# Units of Quadratic Integers over 2

## Theorem

Let $\Z \sqbrk {\sqrt 2}$ denote the set of quadratic integers over $2$:

$\Z \sqbrk {\sqrt 2} := \set {a + b \sqrt 2: a, b \in \Z}$

that is, all numbers of the form $a + b \sqrt 2$ where $a$ and $b$ are integers.

Let $\struct {\Z \sqbrk {\sqrt 2}, +, \times}$ be the integral domain where $+$ and $\times$ are conventional addition and multiplication on real numbers.

Then numbers of the form $a + b \sqrt 2$ such that $a^2 - 2 b^2 = \pm 1$ are all units of $\struct {\Z \sqbrk {\sqrt 2}, +, \times}$.

## Proof

For $a + b \sqrt 2$ to be a unit of $\struct {\Z \sqbrk {\sqrt 2}, +, \times}$, we require that:

$\exists c, d \in \Z: \paren {a + b \sqrt 2} \paren {c + d \sqrt 2} = 1$

In Quadratic Integers over 2 are Not a Field it is shown that the product inverse of $\paren {a + b \sqrt 2}$ is $\dfrac a {a^2 - 2 b^2} + \dfrac {b \sqrt 2} {a^2 - 2 b^2}$.

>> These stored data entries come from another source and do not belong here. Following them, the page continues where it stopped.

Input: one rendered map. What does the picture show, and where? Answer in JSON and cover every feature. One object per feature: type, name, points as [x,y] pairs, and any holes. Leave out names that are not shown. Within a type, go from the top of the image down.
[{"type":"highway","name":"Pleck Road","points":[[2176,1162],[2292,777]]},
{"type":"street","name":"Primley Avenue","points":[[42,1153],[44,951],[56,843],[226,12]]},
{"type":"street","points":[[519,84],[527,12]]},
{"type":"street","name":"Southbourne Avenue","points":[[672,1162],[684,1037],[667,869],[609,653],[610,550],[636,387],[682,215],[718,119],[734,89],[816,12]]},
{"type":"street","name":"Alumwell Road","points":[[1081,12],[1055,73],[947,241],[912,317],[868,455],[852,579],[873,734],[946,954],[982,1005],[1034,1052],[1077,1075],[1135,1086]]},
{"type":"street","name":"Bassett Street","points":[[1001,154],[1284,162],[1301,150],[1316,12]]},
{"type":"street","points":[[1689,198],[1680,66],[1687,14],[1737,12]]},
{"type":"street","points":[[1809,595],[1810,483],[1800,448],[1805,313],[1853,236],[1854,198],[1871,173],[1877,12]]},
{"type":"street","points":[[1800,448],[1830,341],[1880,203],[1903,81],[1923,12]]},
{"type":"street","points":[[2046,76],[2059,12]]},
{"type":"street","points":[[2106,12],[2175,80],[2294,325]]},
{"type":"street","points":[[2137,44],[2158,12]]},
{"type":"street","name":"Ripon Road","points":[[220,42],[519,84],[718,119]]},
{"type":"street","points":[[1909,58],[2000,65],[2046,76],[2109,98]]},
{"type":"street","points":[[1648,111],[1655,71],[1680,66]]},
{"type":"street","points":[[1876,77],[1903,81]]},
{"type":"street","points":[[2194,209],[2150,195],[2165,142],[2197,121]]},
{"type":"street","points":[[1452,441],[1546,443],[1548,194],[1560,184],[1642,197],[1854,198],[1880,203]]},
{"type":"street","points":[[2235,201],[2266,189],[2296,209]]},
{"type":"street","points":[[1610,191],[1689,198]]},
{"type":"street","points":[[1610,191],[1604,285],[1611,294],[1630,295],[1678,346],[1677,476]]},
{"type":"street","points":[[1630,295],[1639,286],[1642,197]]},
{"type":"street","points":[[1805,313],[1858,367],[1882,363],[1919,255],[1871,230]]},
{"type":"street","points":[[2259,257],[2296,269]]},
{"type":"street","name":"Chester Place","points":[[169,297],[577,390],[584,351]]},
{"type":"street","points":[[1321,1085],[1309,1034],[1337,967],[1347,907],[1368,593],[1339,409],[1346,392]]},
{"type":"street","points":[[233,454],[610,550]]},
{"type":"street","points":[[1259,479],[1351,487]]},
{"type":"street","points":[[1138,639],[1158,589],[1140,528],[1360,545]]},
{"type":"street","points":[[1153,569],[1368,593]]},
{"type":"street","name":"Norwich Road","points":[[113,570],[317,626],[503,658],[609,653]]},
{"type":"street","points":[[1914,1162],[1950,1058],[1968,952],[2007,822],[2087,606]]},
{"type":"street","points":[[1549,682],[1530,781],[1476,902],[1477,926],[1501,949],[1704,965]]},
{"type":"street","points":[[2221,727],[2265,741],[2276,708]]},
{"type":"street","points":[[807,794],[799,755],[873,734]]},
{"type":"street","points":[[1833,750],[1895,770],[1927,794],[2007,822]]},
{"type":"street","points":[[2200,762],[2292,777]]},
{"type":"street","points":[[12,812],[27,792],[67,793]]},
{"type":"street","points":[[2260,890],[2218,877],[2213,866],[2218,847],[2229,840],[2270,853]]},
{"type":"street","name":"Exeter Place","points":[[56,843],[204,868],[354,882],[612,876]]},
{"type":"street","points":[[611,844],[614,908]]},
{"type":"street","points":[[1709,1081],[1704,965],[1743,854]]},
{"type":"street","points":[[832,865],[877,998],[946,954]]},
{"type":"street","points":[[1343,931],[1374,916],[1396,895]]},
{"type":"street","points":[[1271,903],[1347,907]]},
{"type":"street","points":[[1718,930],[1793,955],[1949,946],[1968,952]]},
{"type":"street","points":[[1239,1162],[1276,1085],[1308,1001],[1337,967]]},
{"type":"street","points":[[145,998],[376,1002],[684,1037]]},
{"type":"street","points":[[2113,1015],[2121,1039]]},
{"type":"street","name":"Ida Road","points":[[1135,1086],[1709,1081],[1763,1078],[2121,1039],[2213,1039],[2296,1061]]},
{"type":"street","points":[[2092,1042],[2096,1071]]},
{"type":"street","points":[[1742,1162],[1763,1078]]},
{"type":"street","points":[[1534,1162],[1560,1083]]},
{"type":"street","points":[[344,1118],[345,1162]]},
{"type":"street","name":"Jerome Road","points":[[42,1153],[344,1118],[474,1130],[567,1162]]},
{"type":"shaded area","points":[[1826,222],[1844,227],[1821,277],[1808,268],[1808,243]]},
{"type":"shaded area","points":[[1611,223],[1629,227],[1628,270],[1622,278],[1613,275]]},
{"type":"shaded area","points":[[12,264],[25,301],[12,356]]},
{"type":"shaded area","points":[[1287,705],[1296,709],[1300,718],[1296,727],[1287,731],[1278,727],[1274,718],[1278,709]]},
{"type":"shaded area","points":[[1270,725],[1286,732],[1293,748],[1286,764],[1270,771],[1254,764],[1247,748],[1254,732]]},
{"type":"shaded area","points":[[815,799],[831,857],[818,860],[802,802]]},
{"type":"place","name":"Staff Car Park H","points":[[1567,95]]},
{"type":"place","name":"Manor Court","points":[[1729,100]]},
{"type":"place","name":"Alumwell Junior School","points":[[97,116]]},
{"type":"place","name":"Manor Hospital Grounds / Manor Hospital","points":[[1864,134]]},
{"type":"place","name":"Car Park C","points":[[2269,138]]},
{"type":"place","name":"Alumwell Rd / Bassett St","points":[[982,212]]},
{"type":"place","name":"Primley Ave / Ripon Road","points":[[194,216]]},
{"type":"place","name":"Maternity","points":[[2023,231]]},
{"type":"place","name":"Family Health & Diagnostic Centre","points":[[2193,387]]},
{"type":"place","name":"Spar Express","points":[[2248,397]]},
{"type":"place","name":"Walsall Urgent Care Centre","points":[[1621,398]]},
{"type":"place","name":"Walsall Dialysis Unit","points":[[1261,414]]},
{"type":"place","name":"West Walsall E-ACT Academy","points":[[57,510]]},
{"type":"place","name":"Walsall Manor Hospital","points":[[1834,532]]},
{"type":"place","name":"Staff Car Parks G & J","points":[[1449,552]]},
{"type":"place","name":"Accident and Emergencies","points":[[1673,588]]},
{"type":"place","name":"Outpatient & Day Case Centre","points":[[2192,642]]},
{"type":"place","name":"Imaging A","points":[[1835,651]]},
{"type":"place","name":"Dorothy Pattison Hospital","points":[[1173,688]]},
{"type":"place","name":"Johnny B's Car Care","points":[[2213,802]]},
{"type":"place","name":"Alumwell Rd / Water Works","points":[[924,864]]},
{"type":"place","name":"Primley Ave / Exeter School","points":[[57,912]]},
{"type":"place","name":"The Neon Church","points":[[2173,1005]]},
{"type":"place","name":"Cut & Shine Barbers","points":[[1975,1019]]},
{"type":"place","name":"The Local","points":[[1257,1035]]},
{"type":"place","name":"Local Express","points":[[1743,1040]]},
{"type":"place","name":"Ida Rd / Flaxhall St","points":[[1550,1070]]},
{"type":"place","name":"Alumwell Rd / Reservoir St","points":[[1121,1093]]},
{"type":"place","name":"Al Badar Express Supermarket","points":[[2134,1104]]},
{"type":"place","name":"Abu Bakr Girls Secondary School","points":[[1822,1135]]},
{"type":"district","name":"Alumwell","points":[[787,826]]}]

So if $a^2 - 2 b^2 = \pm 1$ it follows that $c$ and $d$ are integers.

Hence the result.

$\blacksquare$

## Note

This is not to say that the only units of $\struct {\Z \sqbrk {\sqrt 2}, +, \times}$.

This simple analysis does not rule out the possibility of there being other $a, b \in \Z$ such that $\dfrac a {a^2 - 2 b^2} + \dfrac {b \sqrt 2} {a^2 - 2 b^2} \in \Z \sqbrk {\sqrt 2}$.